Virtual nodes in Cassandra 1.2
date: December 4, 2012
One of the new features slated for Cassandra 1.2's release later this year is virtual nodes (vnodes.) What are vnodes? If you recall how token selection works currently, there's one token per node, and thusly a node owns exactly one contiguous range in the ringspace. Vnodes change this paradigm from one token or range per node, to many per node. Within a cluster these can be randomly selected and be non-contiguous, giving us many smaller ranges that belong to each node.
What advantages does this bring to the table? Let's consider the following scenario: we have 30 nodes and replication factor of 3. A node dies completely, and we need to bring up a replacement. At this point the replacement node needs to get a replica for 3 different ranges to reconstitute not only the data it is the first natural replica for, but also data that it is a secondary/tertiary natural replica for (though do recall no replica has 'priority' over another in Cassandra, this terminology is strictly to illustrate placement on the ring.) Since our RF is 3 and we lost a node, we logically only have 2 replicas left, which for 3 ranges means there are up to 6 nodes we can stream from. In current practice though, Cassandra will only use one replica from each range, so we'll stream from 3 other nodes total.
We want to minimize how long this operation is going to take, because if we lose another node while this is happening there's a chance we'll be down to 1 replica for some ranges, and then all operations for that range with a consistency level greater than ONE would fail. Even if we used all 6 possible replica nodes, we'd only be using 20% of our cluster, however.
If instead we have randomized vnodes spread throughout the entire cluster, we still need to transfer the same amount of data, but now it's in a greater number of much smaller ranges distributed on all machines in the cluster. This allows us to rebuild the node faster than our single token per node scheme.

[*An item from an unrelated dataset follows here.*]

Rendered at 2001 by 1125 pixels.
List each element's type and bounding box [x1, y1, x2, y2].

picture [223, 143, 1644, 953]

Cassandra has worked toward increasing the amount of data that can be reasonably stored per node in many releases, and of course 1.2 will be no different with its new disk failure handling. One last wrinkle though is if you lose one disk, you'll have to wait on repair before anything will begin to be restored to the new disk. Repair is two phases, first a validation compaction that iterates all the data and generates a Merkle tree, and then streaming when the actual data that is needed is sent. The validation phase might take an hour, while the streaming only takes a few minutes, meaning your replaced disk sits empty for at least an hour. Much like the node replacement scenario I began with, with vnodes you'll gain two distinct advantages in this situation. The first is that since the ranges are smaller, data will be sent to the damaged node in a more incremental fashion instead of waiting until the end of a large validation phase. The second is that the validation phase will be parallelized across more machines, causing it to complete faster.

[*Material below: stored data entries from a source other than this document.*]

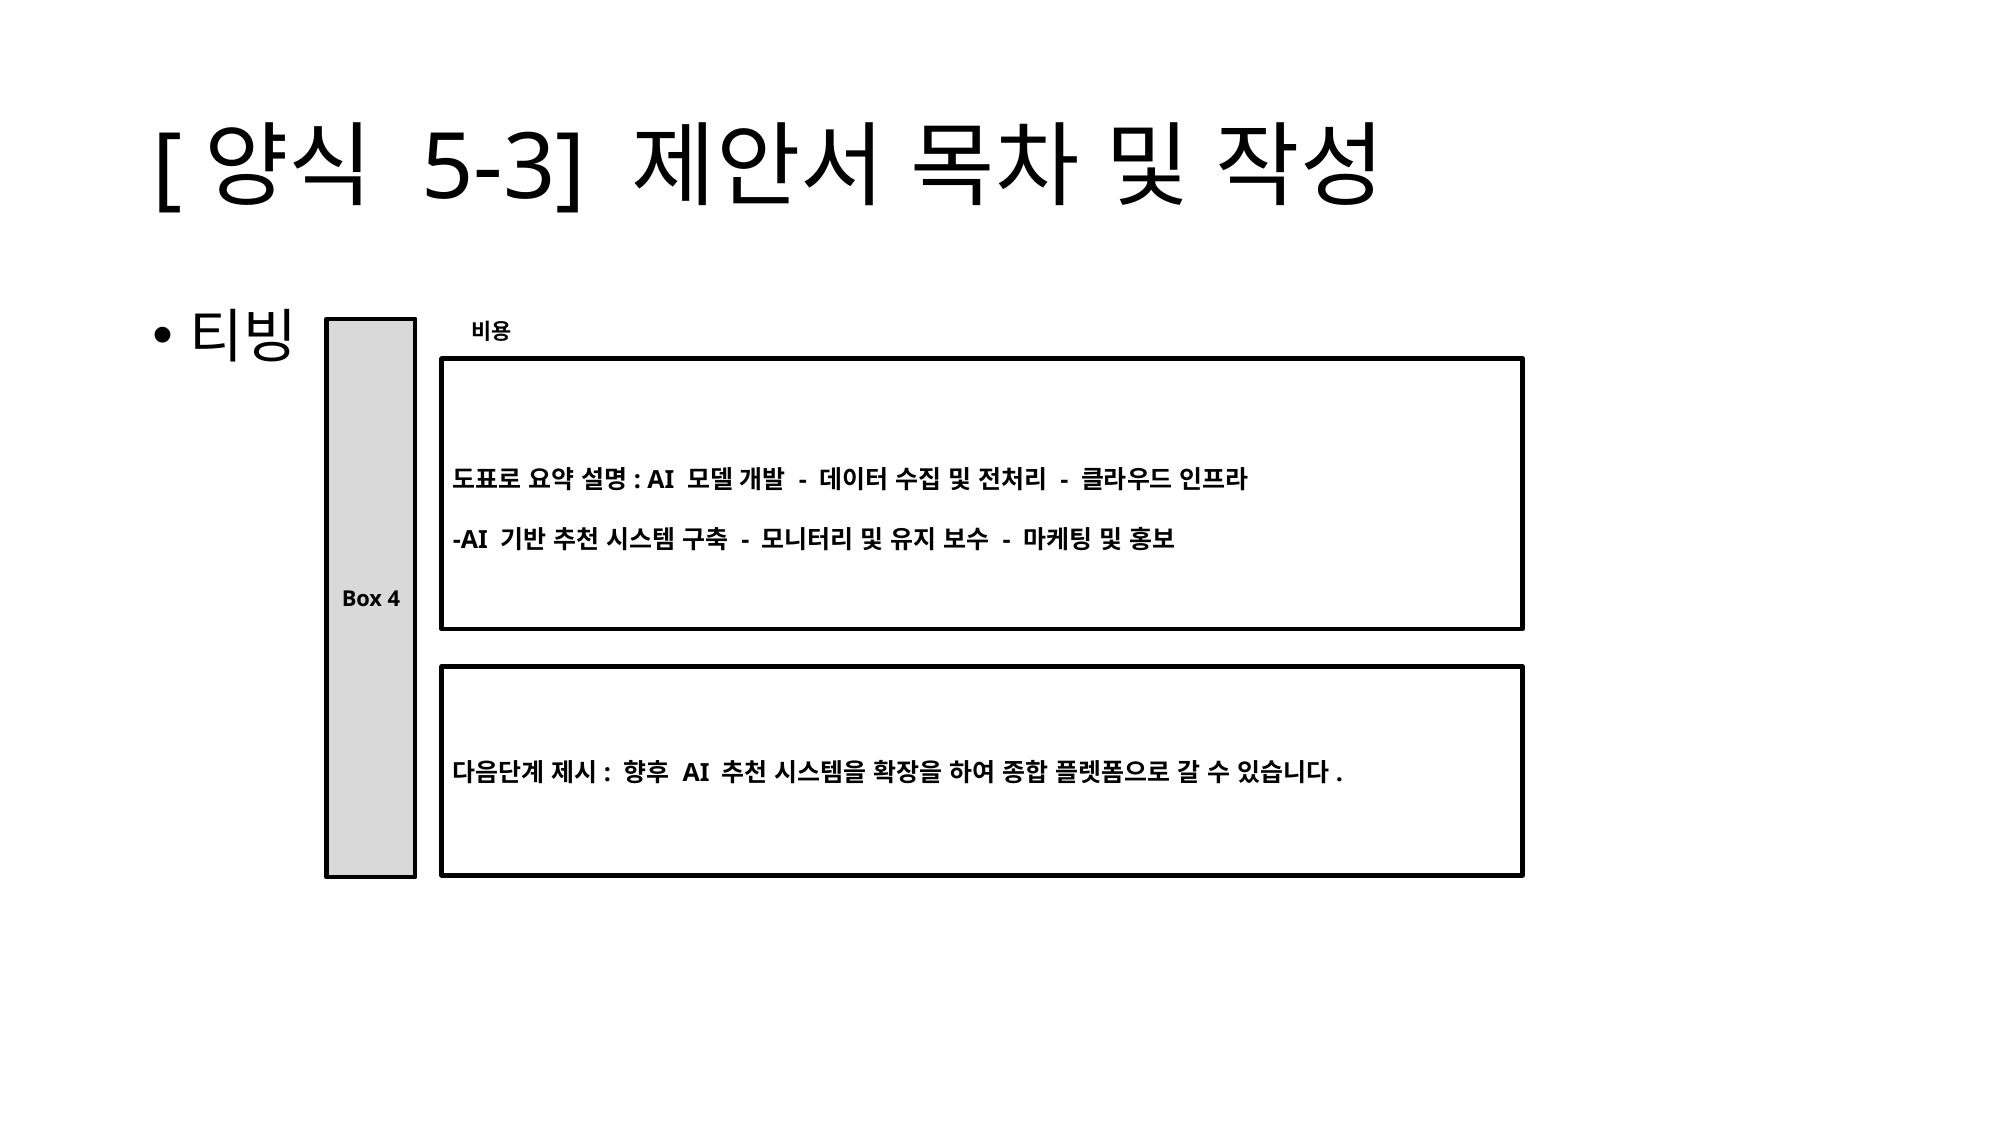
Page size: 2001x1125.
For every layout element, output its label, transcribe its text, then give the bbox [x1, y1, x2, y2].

text_box 다음단계 제시: 향후 AI 추천 시스템을 확장을 하여 종합 플렛폼으로 갈 수 있습니다. [441, 666, 1523, 876]
list 티빙 [137, 299, 1863, 1014]
title [양식 5-3] 제안서 목차 및 작성 [137, 59, 1863, 278]
text_box 도표로 요약 설명: AI 모델 개발 - 데이터 수집 및 전처리 - 클라우드 인프라 -AI 기반 추천 시스템 구축 - 모니터리 및 유지 보수 - 마케팅 및 홍보 [441, 358, 1523, 629]
text_box Box 4 [326, 318, 416, 877]
text_box 비용 [457, 309, 838, 351]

Another nice advantage vnodes bring is easing the use of heterogeneous machines in a cluster. As time goes on, everyone is going to come to a point where it's time to replace older, weaker machines with newer, more powerful ones. While in transition however, it would be nice if the newer nodes could bear more load immediately. You might be able do this today with very careful planning and range calculation, but it would be cumbersome and error prone. If you have vnodes it becomes much simpler, you just assign a proportional number of vnodes to the larger machines. If you started your older machines with 64 vnodes per node and the new machines are twice as powerful, simply give them 128 vnodes each and the cluster remains balanced even during transition.
As you can see, virtual nodes are a large feature addition for 1.2, but don't worry if you have an existing cluster, they won't be forced on you and everything will work the way it did before. If you'd like to upgrade an installation to virtual nodes, that's possible too, but I'll save that for a later post. If you want to get started with vnodes on a fresh cluster, however, that is fairly straightforward. Just don't set the
initial_token parameter in your
conf/cassandra.yaml and instead enable the
num_tokens parameter. A good default value for this is 256.